*Problem details*:
Copy out the full data exactly as given; pictures should not be included.

*Input data*:
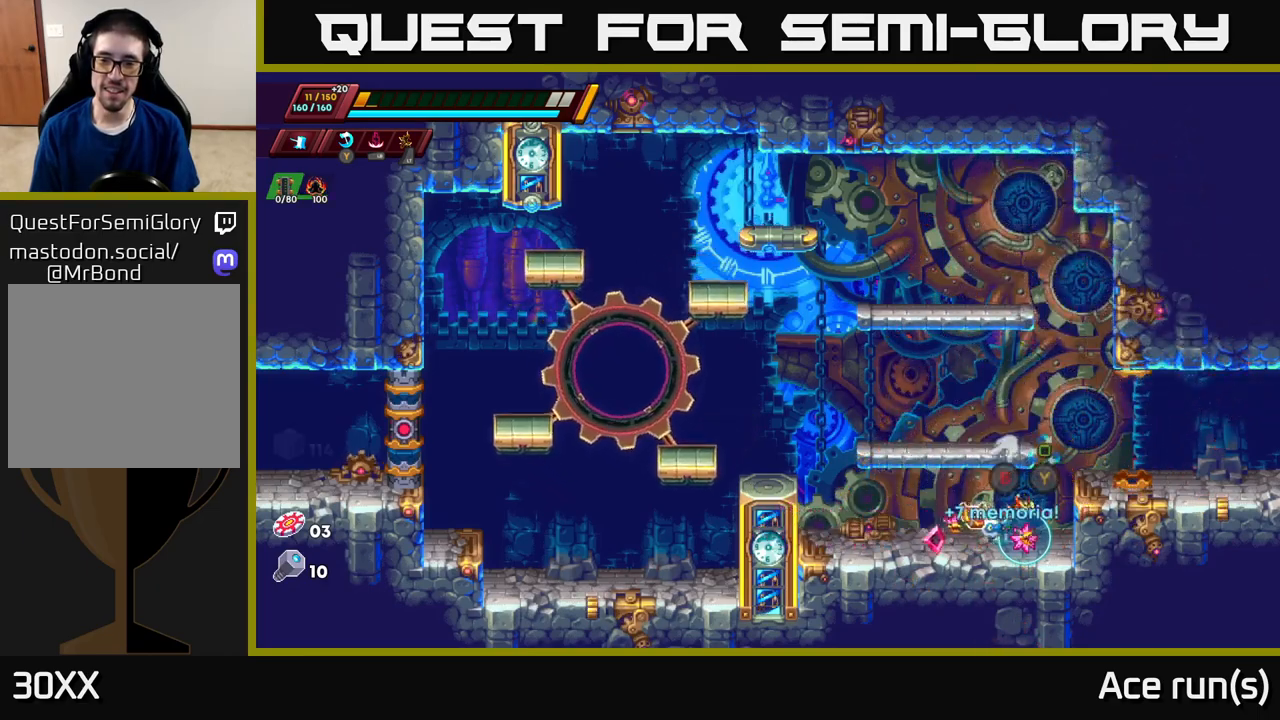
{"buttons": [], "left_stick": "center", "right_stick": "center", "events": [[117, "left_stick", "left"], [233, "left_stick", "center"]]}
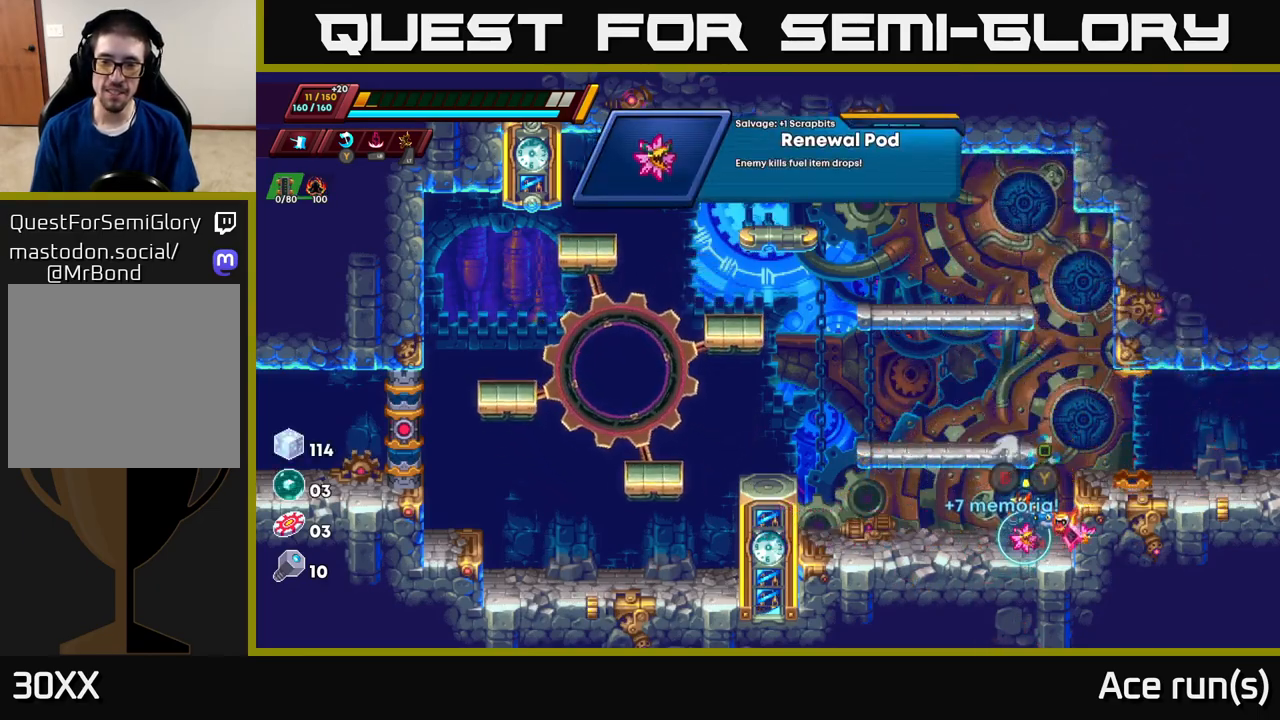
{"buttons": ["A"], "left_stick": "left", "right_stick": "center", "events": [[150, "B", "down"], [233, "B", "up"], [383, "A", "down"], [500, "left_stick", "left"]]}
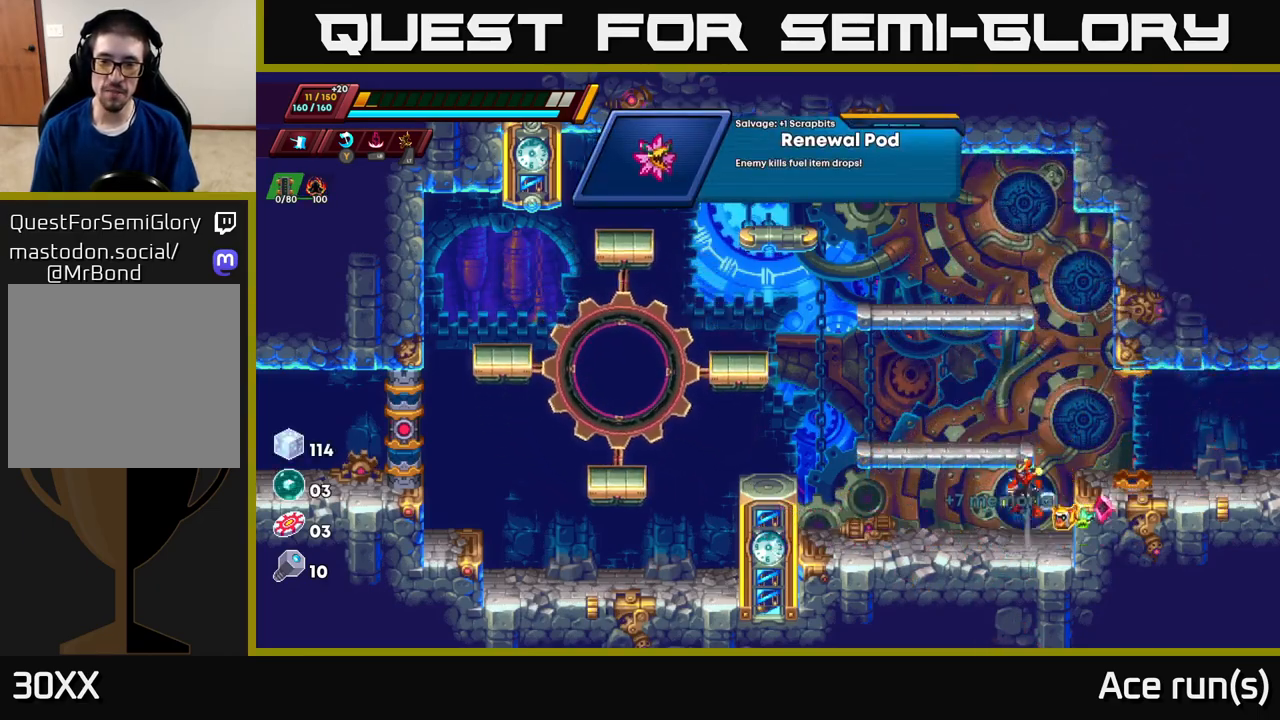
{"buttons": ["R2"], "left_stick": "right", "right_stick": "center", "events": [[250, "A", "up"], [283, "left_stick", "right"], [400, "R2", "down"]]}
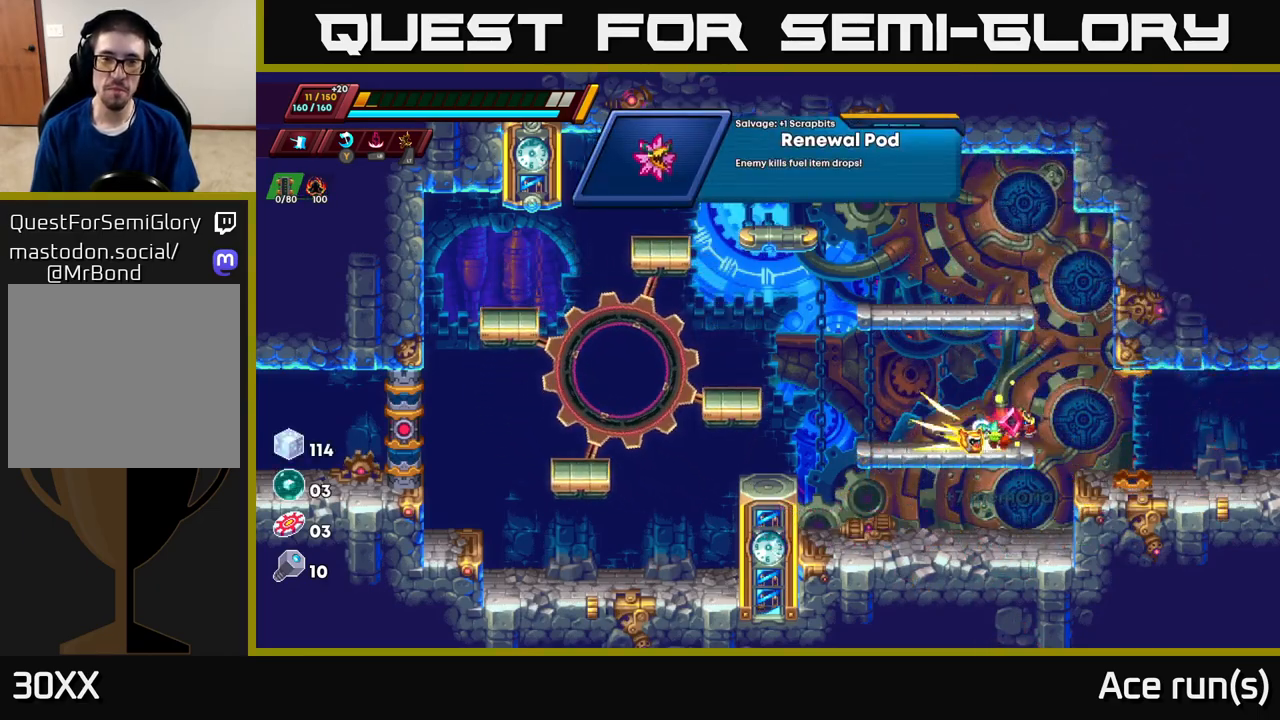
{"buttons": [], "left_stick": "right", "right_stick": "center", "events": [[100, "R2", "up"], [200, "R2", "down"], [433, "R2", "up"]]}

*Response to this exercise*:
{"buttons": [], "left_stick": "center", "right_stick": "center", "events": [[117, "left_stick", "left"], [233, "left_stick", "center"]]}
{"buttons": ["A"], "left_stick": "left", "right_stick": "center", "events": [[150, "B", "down"], [233, "B", "up"], [383, "A", "down"], [500, "left_stick", "left"]]}
{"buttons": ["R2"], "left_stick": "right", "right_stick": "center", "events": [[250, "A", "up"], [283, "left_stick", "right"], [400, "R2", "down"]]}
{"buttons": [], "left_stick": "right", "right_stick": "center", "events": [[100, "R2", "up"], [200, "R2", "down"], [433, "R2", "up"]]}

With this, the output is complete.